Sunday, January 22, 2006

Lorca Returns to New York

Standing the Whole World on Its Ear,” an article by Jeremy Eichler in today’s New York Times, makes me wish I could go to New York this afternoon to see Osvaldo Golijov’s new opera, Ainadamar, named for the “Fountain of Tears” near Granada where Federico García Lorca was killed in 1936. Interestingly, the main character in the opera is not Lorca, but Margarita Xirgu, the great Spanish actress for whose voice Lorca wrote some of the greatest roles in his plays.

The New York production was directed by Peter Sellars, and much of what Sellars says about it seems just as relevant to poetry as to music:

“The high energy in Bartok and Stravinsky’s music was this ethnic energy, a Jewish energy, a Gypsy energy, and it was precisely the energy that was literally exterminated in the death camps of Europe,” Mr. Sellars said. “It is what has been missing from most European music for a while. It’s that huge, unbearable melody of lament which is devastating and life-affirming at the same time. Which is, of course, a huge tradition of Jewish music, and which has been missing in action. Osvaldo has brought it back from Eastern Europe, through Israel, through Argentina. It is transformed but still wailing.”

Mr.

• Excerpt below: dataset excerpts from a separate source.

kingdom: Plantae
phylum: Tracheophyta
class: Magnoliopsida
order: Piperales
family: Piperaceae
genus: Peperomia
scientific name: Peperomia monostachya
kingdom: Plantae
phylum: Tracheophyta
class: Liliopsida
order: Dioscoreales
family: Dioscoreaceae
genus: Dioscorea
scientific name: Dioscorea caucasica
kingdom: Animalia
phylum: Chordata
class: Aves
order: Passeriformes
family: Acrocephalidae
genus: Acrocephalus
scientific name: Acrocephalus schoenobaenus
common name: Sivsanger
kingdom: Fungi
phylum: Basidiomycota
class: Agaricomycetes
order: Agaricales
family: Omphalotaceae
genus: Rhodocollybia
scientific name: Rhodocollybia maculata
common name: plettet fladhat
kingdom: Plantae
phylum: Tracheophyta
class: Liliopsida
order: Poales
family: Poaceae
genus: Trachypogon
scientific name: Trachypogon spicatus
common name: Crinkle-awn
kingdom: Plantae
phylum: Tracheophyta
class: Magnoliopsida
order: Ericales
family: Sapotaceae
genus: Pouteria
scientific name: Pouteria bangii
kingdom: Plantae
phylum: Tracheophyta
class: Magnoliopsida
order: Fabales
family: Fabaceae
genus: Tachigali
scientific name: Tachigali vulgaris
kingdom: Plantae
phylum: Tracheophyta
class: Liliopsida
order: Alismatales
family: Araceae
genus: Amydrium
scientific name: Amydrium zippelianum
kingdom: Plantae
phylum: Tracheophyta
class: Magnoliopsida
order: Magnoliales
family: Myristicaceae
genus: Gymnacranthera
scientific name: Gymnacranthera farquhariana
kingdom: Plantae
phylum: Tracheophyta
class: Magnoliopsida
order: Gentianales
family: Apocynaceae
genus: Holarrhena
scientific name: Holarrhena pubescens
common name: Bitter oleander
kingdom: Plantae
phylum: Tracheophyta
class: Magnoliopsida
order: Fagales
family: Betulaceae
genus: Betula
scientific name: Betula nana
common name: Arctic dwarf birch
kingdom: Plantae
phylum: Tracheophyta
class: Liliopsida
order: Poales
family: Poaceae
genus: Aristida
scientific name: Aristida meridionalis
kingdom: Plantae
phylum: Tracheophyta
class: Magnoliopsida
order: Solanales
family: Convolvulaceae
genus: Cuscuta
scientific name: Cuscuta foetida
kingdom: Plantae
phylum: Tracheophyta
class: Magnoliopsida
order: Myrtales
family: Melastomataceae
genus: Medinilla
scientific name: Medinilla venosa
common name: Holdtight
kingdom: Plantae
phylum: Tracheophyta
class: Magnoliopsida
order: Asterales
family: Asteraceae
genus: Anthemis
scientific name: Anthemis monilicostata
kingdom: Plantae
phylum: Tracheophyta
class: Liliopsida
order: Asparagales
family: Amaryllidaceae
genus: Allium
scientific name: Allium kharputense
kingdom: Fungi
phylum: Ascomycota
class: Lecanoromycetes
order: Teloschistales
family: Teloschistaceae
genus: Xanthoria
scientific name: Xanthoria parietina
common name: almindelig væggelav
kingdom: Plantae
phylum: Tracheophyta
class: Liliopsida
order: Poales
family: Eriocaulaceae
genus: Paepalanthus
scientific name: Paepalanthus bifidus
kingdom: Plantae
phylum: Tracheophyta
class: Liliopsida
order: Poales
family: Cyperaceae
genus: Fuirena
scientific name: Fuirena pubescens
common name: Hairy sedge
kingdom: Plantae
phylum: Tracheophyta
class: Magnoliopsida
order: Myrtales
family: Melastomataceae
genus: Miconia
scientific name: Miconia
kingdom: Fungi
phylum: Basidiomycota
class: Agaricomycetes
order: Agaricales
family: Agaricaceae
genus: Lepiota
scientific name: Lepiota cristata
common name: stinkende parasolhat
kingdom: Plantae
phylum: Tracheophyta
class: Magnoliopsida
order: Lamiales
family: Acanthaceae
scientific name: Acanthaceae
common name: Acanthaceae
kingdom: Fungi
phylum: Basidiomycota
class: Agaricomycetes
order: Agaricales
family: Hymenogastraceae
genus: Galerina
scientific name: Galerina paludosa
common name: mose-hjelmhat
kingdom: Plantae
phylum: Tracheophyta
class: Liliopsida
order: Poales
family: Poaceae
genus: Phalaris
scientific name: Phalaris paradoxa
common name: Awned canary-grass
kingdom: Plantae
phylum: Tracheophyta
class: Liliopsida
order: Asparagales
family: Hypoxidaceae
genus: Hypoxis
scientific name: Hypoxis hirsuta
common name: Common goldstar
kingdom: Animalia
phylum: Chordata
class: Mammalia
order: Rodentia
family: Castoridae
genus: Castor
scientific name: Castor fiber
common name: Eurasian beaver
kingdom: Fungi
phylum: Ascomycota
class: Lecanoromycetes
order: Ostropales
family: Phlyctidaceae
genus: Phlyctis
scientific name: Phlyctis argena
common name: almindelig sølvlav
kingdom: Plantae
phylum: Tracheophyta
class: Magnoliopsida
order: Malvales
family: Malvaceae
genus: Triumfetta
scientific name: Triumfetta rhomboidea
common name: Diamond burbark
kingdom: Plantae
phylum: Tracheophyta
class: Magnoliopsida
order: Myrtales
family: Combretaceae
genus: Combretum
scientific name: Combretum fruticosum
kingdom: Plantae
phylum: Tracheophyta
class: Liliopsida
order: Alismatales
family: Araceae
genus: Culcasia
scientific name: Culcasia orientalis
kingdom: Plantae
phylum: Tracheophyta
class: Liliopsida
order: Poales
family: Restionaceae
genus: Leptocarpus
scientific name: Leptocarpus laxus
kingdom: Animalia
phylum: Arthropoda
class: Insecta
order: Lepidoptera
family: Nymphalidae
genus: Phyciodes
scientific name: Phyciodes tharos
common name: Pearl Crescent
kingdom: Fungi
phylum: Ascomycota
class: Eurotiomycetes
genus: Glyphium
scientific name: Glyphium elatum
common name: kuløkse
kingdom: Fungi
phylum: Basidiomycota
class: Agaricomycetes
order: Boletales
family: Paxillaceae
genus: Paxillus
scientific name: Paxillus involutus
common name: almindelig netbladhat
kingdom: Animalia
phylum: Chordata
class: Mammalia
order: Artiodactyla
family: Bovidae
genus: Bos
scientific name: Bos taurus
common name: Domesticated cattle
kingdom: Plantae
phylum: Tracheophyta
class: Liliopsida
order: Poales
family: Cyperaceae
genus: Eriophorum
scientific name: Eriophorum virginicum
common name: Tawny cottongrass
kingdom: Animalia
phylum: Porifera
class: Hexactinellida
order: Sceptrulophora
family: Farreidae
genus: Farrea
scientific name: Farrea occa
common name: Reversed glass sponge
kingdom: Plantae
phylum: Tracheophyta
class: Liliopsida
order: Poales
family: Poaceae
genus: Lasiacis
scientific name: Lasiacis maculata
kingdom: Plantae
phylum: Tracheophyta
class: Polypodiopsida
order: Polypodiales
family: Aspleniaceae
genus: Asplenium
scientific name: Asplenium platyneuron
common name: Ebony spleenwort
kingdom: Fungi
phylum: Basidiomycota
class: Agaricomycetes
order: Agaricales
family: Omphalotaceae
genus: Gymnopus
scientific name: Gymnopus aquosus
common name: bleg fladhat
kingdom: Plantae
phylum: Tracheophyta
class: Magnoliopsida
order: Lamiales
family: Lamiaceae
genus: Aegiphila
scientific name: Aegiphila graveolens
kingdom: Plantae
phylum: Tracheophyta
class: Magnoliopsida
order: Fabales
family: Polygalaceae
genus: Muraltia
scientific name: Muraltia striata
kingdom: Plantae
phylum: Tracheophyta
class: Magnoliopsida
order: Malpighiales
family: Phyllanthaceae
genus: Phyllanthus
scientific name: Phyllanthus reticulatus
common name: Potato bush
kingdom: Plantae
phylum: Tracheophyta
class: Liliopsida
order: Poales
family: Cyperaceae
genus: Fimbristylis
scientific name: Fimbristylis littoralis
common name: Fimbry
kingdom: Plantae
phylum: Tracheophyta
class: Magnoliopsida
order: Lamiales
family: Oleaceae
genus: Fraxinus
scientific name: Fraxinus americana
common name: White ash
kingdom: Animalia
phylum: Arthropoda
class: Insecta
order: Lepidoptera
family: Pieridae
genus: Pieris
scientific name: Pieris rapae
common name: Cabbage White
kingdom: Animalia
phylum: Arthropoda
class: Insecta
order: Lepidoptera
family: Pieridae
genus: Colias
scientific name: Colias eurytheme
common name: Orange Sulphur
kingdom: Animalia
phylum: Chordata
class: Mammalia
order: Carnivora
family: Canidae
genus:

Golijov speaks of the traditional synagogues he attended in Argentina and Jerusalem as a primary musical model, less for their liturgical melodies than for the churning energy he heard emerging from the semi-chaos of a restless congregation engaged in a thousand varieties of prayer. “You enter,” he said, “and somebody’s screaming, somebody’s mumbling, somebody’s meditating, and you don’t know how, but they suddenly start singing the same tune.”
I don’t know about you, but that strikes me as an exciting image of what poetry could be.

[Later attempt at clarification:] What really interests me is the idea that a lot of avant-garde music and poetry has a bloodless, cerebral quality, and Sellars' connecting that to the actual shedding of blood and persecution of Jews and other minorities in the 20th century—in effect that fascism had a destructive impact on the arts that the arts have yet to fully recover from, and the destructive impact is seen in the arts' being overly cerebral, not yet able to be fully human again, not yet able to scream and mumble and meditate and sing all at once.